Так или иначе, перед нами книга, вышедшая в поэтической серии, и, значит, мы можем посмотреть, как работают в качестве стихов монологи, к которым Малиновская не добавила «ни одного слова от себя». Это рассказы, жалобы, откровения, мольбы («Вы должны помочь мне вернуться к человеческому существованию!»), ответы на вопросы, дневники, реплики с интернет-форумов о «подселенцах» (энергетических сущностях, «цепляющихся» к человеку). Это мучающие пациентов внутренние голоса – их фиксации специально посвящена третья и самая страшная часть «Каймании», но так или иначе с ними знакомы почти все герои книги. А еще – это отчеты о самолечении, попытки упорядочить свое мироощущение, провести самоанализ.

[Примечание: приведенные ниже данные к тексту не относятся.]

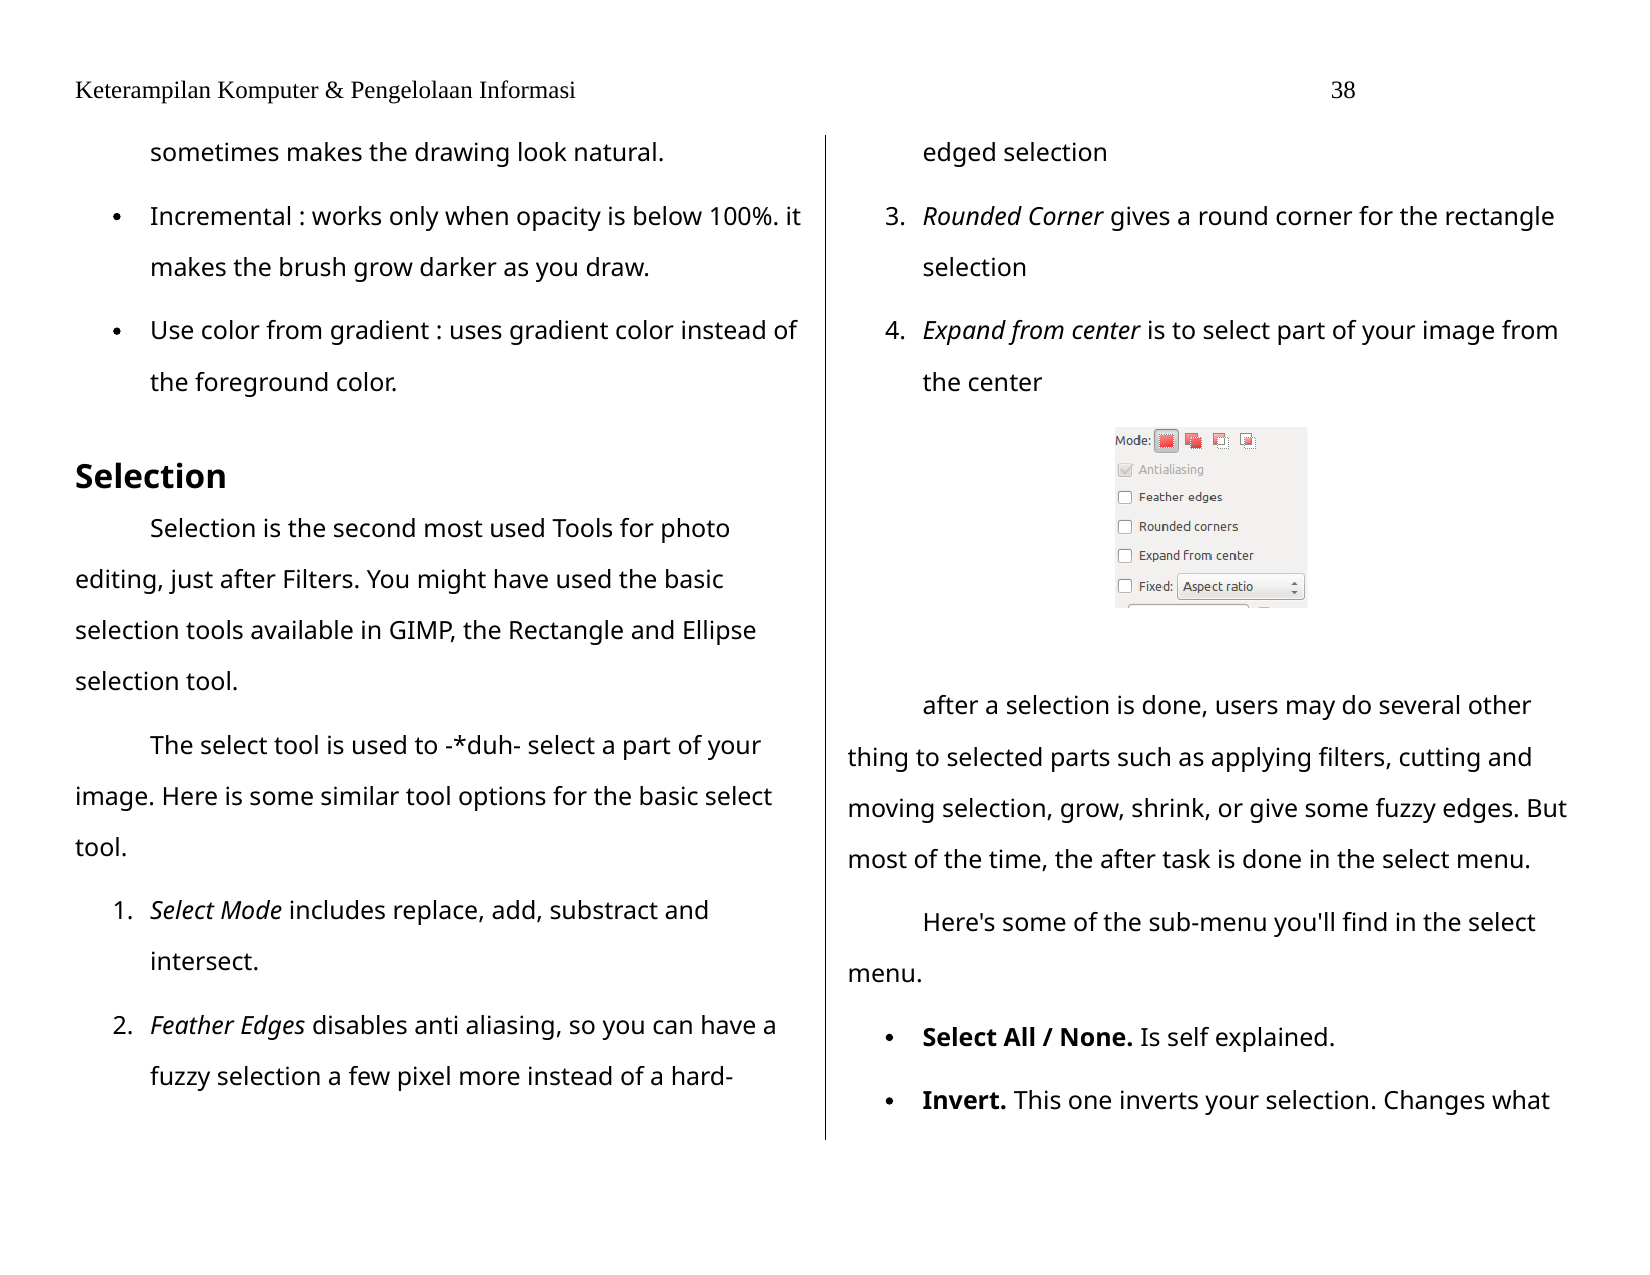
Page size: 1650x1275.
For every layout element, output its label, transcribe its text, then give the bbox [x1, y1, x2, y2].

list Select All / None. Is self explained. [885, 1019, 1575, 1053]
list sometimes makes the drawing look natural. [112, 135, 802, 169]
subtitle Selection [75, 453, 802, 498]
list Rounded Corner gives a round corner for the rectangle selection [885, 198, 1575, 284]
text The select tool is used to -*duh- select a part of your image. Here is some similar tool options for the basic select tool. [75, 727, 802, 863]
picture [1115, 427, 1308, 608]
text Selection is the second most used Tools for photo editing, just after Filters. You might have used the basic selection tools available in GIMP, the Rectangle and Ellipse selection tool. [75, 511, 802, 698]
list Feather Edges disables anti aliasing, so you can have a fuzzy selection a few pixel more instead of a hard- [112, 1007, 802, 1093]
list Expand from center is to select part of your image from the center [885, 313, 1575, 398]
text Here's some of the sub-menu you'll find in the select menu. [847, 905, 1575, 990]
text after a selection is done, users may do several other thing to selected parts such as applying filters, cutting and moving selection, grow, shrink, or give some fuzzy edges. But most of the time, the after task is done in the select menu. [847, 688, 1575, 875]
list Select Mode includes replace, add, substract and intersect. [112, 893, 802, 978]
list edged selection [885, 135, 1575, 169]
list Use color from gradient : uses gradient color instead of the foreground color. [112, 313, 802, 398]
list Invert. This one inverts your selection. Changes what [885, 1083, 1575, 1117]
list Incremental : works only when opacity is below 100%. it makes the brush grow darker as you draw. [112, 198, 802, 284]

В 2011 году сквозь меня прошла Вселенная.
Всеобъемлюще. Но безвозвратно.
Мое сознание стало иным.
Остатки человеческого просто выжигаются из него.

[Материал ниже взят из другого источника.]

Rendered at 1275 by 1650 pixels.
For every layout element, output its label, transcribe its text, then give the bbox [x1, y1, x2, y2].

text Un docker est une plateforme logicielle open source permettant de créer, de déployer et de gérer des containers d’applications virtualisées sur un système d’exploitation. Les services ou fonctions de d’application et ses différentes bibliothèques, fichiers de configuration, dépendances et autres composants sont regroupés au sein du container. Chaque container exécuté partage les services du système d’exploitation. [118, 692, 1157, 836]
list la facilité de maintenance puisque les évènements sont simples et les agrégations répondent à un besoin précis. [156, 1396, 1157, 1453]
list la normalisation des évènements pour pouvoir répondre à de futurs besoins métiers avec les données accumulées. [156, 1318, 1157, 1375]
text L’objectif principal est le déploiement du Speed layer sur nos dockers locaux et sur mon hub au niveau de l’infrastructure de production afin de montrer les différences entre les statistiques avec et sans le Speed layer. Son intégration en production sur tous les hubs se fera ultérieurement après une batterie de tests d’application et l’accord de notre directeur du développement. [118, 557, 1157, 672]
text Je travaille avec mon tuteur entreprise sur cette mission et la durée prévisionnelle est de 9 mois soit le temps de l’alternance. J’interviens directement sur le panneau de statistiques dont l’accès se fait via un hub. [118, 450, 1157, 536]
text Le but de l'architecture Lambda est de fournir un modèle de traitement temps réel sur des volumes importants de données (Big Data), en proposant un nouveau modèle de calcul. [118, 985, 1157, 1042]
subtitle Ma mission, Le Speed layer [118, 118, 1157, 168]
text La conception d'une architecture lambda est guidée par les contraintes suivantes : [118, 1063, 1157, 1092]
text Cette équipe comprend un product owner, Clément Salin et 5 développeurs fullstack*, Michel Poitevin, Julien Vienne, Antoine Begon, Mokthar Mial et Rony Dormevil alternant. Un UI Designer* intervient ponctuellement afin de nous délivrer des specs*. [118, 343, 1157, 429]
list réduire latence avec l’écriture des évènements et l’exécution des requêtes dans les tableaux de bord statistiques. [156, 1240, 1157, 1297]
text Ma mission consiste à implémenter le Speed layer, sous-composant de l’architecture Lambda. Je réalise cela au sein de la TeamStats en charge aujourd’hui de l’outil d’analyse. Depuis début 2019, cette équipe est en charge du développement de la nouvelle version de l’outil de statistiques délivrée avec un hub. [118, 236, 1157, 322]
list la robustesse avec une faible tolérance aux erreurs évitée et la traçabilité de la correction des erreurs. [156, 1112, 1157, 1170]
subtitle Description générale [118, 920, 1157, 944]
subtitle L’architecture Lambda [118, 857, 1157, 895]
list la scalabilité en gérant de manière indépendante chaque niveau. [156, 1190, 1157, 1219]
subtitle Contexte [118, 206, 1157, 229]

Самый простой и формальный поэтический прием – разбиение на строки – позволяет выделить в тексте признаки, что называется, «найденной поэзии».
сегодня сделали
чтобы мой горловой звук дрожал
наложили боль
голос в стонах задрожал
Опять же, легко было бы обвинить Малиновскую в эстетизации, эксплуатации ритмов, созданных душевной болью, не задуманных в качестве эстетического жеста. Но посыл «Каймании», как мне кажется, подчеркнуть не поэтичность вербатима, а важнейшие его мотивы (как в приведенном выше достаточно случайном примере – боль и дрожь). Пояснить, насколько эти ритмы разнообразны, – в «Каймании» это показано в том числе на графическом уровне: благодаря пробелам, отступам, присутствию или отсутствию знаков препинания. Работая с артикуляцией своих героев, подвергая их речь поэтической обработке, Малиновская оказывает им что-то вроде «постпомощи».

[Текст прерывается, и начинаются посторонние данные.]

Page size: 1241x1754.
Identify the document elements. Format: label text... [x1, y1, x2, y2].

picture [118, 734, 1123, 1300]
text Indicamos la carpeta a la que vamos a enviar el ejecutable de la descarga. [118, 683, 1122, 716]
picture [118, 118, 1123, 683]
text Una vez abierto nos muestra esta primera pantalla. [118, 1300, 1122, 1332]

Здесь, конечно, важен эффект ее закадрового присутствия. Известно, что герои «Каймании» знали о проекте Малиновской и интересовались его судьбой, хотя кто-то поначалу не шел на коммуникацию: так, пациент Андрей (все имена в книге, конечно, изменены) произносит: «Не советую это делать. / Не трожь меня, девочка». Связь все же устанавливается: из рассказа Андрея и взято название книги. «Дух сказал – Каймания. Каймания – древние знания. От фразы „и мы так умеем”, „и мы точно так же”». Некоторые тексты можно воспринять как исповедь, в том числе в вещах действительно ужасных («лет в пятнадцать занимался сексом с мальчиком страдавшим идиотией / издевался над ним») – но тут исповедника нет: перед нами речь de profundis, зафиксированная человеком, который ничем не может помочь. Но все же для кого-то такое интервью – возможность быть услышанным. Для кого-то – возможность донести откровение, за которое пришлось расплатиться благополучием. А кто-то прекрасно понимает, что до конца объяснить ничего нельзя: «чтобы передать голос понадобились бы слова сложнее чем надо».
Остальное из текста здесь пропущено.